A polynomial \(g(x)\) with integral coefficients is called a permutation polynomial \(\pmod n\), \(n > 1\), provided the mapping \(i \to g(i) \pmod n\), \(i = 1, 2, \dots, n\), is a permutation of the residue classes \(\pmod n\). Let \(M(g(x))\) denote the set of all \(n > 1\) for which \(g(x)\) is a permutation polynomial \(\pmod n\). Let \(P(g(x))\) denote the set of primes contained in \(M(g(x))\) and let \(S(g(x))\) denote the set of primes all of whose powers are contained in \(M(g(x))\). We recall that \(g(x)\) is a permutation polynomial \(\pmod{p^e}\), \(e=1, 2, 3, \dots\), provided \(g(x)\) is a permutation polynomial \(\pmod n\) and \(g'(a)\not\equiv 0\pmod p\) for all integral \(a\). The following results are proved:
1. Let \(R = \{p_1, \dots, p_r)\), \(S = \{q_1, \dots, q_s)\) denote two finite sets of primes, \(R\cap S = \emptyset\). Then there exist normalized polynomials \(g(x)\) of infinitely many distinct degrees such that \(P(g(x)) = R\cup S\), \(S(g(x)) = S\).

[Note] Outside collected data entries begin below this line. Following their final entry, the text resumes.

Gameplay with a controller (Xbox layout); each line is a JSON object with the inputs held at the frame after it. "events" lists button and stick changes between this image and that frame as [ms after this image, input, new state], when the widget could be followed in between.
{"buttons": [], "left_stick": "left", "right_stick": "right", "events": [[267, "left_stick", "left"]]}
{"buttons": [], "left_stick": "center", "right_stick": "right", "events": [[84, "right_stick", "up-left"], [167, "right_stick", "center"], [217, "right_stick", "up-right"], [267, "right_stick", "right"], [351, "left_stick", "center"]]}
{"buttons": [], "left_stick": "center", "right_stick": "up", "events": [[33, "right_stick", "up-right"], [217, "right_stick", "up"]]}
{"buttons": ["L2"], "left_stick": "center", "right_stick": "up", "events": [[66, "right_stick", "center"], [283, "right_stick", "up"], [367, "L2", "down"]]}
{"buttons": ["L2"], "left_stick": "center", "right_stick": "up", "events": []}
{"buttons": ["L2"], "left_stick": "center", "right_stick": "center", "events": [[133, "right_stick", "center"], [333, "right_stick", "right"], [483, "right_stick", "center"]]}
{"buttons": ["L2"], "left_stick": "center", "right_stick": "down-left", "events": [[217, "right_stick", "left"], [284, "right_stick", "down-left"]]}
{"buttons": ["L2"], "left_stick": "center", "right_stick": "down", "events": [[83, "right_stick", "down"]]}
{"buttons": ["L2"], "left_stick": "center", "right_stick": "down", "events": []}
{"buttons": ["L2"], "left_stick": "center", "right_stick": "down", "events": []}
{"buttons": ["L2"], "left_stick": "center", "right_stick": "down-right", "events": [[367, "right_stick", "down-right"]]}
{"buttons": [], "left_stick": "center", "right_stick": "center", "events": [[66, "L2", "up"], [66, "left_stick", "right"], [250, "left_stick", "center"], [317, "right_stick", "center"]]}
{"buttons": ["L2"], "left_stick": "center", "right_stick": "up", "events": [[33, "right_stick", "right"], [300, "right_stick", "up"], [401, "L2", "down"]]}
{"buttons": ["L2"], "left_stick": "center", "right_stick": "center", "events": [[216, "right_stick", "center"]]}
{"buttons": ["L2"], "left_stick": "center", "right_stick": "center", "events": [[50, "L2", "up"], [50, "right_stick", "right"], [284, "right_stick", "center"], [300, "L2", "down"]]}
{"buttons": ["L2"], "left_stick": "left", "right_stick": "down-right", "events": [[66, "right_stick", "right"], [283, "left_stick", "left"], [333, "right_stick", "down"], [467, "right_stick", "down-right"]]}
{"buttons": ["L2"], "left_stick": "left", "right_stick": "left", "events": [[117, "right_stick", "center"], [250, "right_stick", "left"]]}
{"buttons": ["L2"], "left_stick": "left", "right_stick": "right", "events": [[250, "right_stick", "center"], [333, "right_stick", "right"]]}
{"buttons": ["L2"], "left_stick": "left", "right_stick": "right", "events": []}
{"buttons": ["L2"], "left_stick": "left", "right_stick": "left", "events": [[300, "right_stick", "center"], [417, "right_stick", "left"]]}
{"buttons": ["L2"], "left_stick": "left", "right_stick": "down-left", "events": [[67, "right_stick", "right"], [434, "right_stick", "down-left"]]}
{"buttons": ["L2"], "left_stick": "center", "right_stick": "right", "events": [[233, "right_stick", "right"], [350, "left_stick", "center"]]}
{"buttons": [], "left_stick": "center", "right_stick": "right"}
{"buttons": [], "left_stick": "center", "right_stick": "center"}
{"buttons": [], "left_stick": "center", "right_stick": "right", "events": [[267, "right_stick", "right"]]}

2. Let \(n > 1\) and let \(n\) be a permutation of \(1, 2,\dots, n\) that can be represented by a polynomial \(\pmod n\). Let \(n = p_1\dots p_rq_1^{e_1}\dots q_s^{e_s}\), (all \(e_j> 1)\), be the canonical factorization of \(n\). Then \(n\) can be represented by a normalized polynomial \(g(x)\) such that
\[ P(g(x)) = \{p_1, \dots, p_r, q_1, \dots, q_s\},\quad S(g(x)) = \{q_1, \dots, q_s\}. \] Indeed the degree of \(g(x)\) can be assumed to be an arbitrary prime \(\geq n+3\).